**Directions for this task:**
Put every line from the first one through the line containing "omrežij in oglaševanja", inclusive, into a Markdown table with the columns "Row" and "Line", numbering the rows and skipping blank lines. Leave the pictures out of the table.

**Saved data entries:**
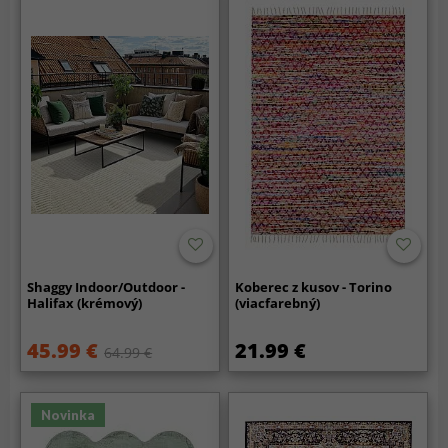
Shaggy Indoor/Outdoor -
Koberec z kusov - Torino
Halifax (krémový)
(viacfarebný)
45.99 €
21.99 €
64.99 €
Novinka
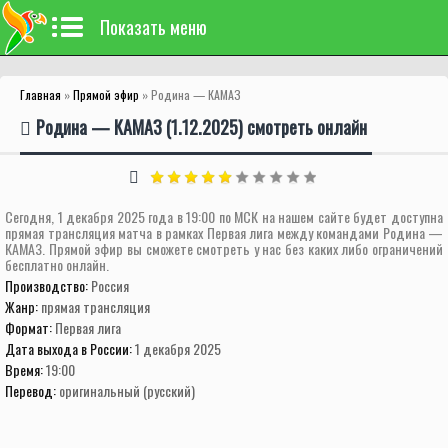
Показать меню
Главная
»
Прямой эфир
» Родина — КАМАЗ
Родина — КАМАЗ (1.12.2025) смотреть онлайн
Сегодня, 1 декабря 2025 года в 19:00 по МСК на нашем сайте будет доступна
прямая трансляция матча в рамках Первая лига между командами Родина —
КАМАЗ. Прямой эфир вы сможете смотреть у нас без каких либо ограничений
бесплатно онлайн.
Производство:
Россия
Жанр:
прямая трансляция
Формат:
Первая лига
Дата выхода в России:
1 декабря 2025
Время:
19:00
Перевод:
оригинальный (русский)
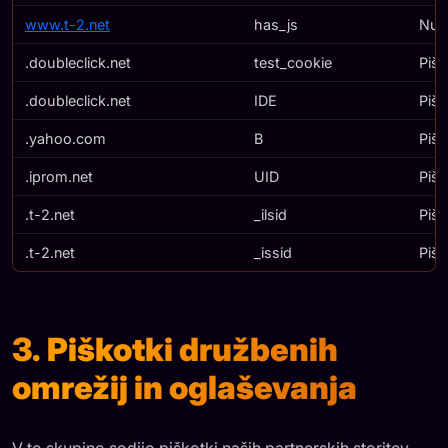
www.t-2.net
has_js
Nuje
.doubleclick.net
test_cookie
Pišk
.doubleclick.net
IDE
Pišk
.yahoo.com
B
Pišk
.iprom.net
UID
Pišk
.t-2.net
_ilsid
Pišk
.t-2.net
_issid
Pišk
3. Piškotki družbenih
omrežij in oglaševanja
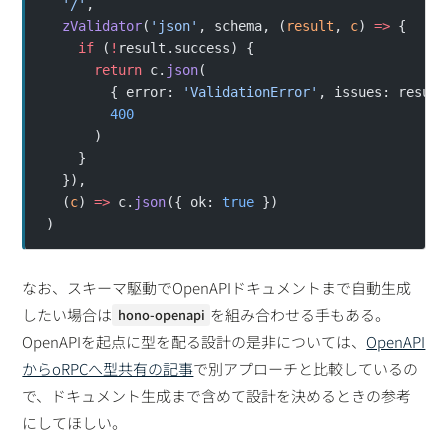
  '/'
,
  zValidator
(
'json'
, schema, (
result
, 
c
) 
=>
 {
    if
 (
!
result.success) {
      return
 c.
json
(
        { error: 
'ValidationError'
, issues: result
        400
      )
    }
  }),
  (
c
) 
=>
 c.
json
({ ok: 
true
 })
)
なお、スキーマ駆動でOpenAPIドキュメントまで自動生成
したい場合は
を組み合わせる手もある。
hono-openapi
OpenAPIを起点に型を配る設計の是非については、
OpenAPI
からoRPCへ型共有の記事
で別アプローチと比較しているの
で、ドキュメント生成まで含めて設計を決めるときの参考
にしてほしい。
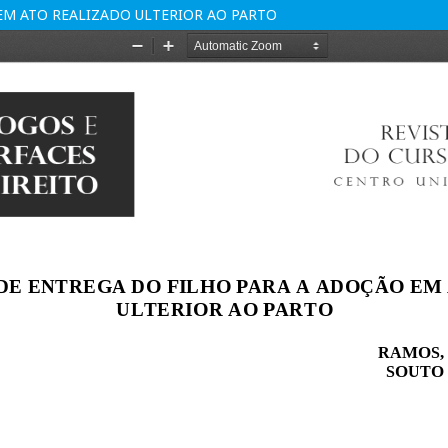
EM ATO REALIZADO ULTERIOR AO PARTO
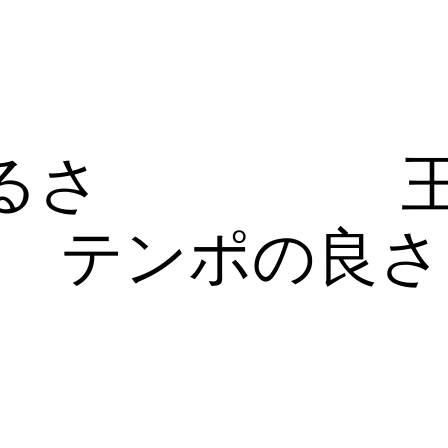
るさ
テンポの良さ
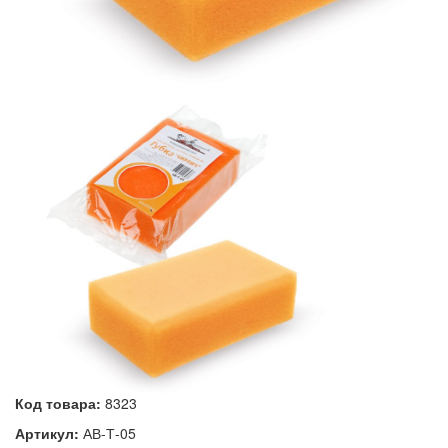
Код товара:
8323
Артикул:
АВ-Т-05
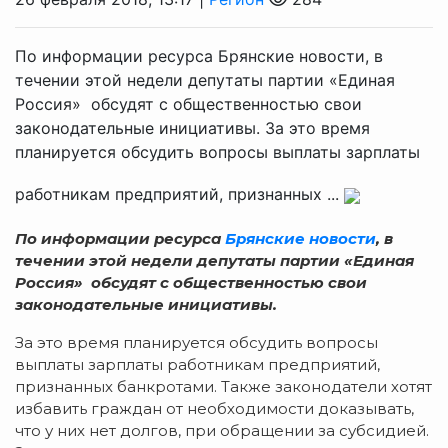
По информации ресурса Брянские новости, в
течении этой недели депутаты партии «Единая
Россия» обсудят с общественностью свои
законодательные инициативы. За это время
планируется обсудить вопросы выплаты зарплаты
работникам предприятий, признанных ...
По информации ресурса
Брянские новости
, в
течении этой недели депутаты партии «Единая
Россия» обсудят с общественностью свои
законодательные инициативы.
За это время планируется обсудить вопросы
выплаты зарплаты работникам предприятий,
признанных банкротами. Также законодатели хотят
избавить граждан от необходимости доказывать,
что у них нет долгов, при обращении за субсидией.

**Your response:**
| Row | Line |
|---|---|
| 1 | Shaggy Indoor/Outdoor - |
| 2 | Koberec z kusov - Torino |
| 3 | Halifax (krémový) |
| 4 | (viacfarebný) |
| 5 | 45.99 € |
| 6 | 21.99 € |
| 7 | 64.99 € |
| 8 | Novinka |
| 9 | Показать меню |
| 10 | Главная |
| 11 | » |
| 12 | Прямой эфир |
| 13 | » Родина — КАМАЗ |
| 14 | Родина — КАМАЗ (1.12.2025) смотреть онлайн |
| 15 | Сегодня, 1 декабря 2025 года в 19:00 по МСК на нашем сайте будет доступна |
| 16 | прямая трансляция матча в рамках Первая лига между командами Родина — |
| 17 | КАМАЗ. Прямой эфир вы сможете смотреть у нас без каких либо ограничений |
| 18 | бесплатно онлайн. |
| 19 | Производство: |
| 20 | Россия |
| 21 | Жанр: |
| 22 | прямая трансляция |
| 23 | Формат: |
| 24 | Первая лига |
| 25 | Дата выхода в России: |
| 26 | 1 декабря 2025 |
| 27 | Время: |
| 28 | 19:00 |
| 29 | Перевод: |
| 30 | оригинальный (русский) |
| 31 | www.t-2.net |
| 32 | has_js |
| 33 | Nuje |
| 34 | .doubleclick.net |
| 35 | test_cookie |
| 36 | Pišk |
| 37 | .doubleclick.net |
| 38 | IDE |
| 39 | Pišk |
| 40 | .yahoo.com |
| 41 | B |
| 42 | Pišk |
| 43 | .iprom.net |
| 44 | UID |
| 45 | Pišk |
| 46 | .t-2.net |
| 47 | _ilsid |
| 48 | Pišk |
| 49 | .t-2.net |
| 50 | _issid |
| 51 | Pišk |
| 52 | 3. Piškotki družbenih |
| 53 | omrežij in oglaševanja |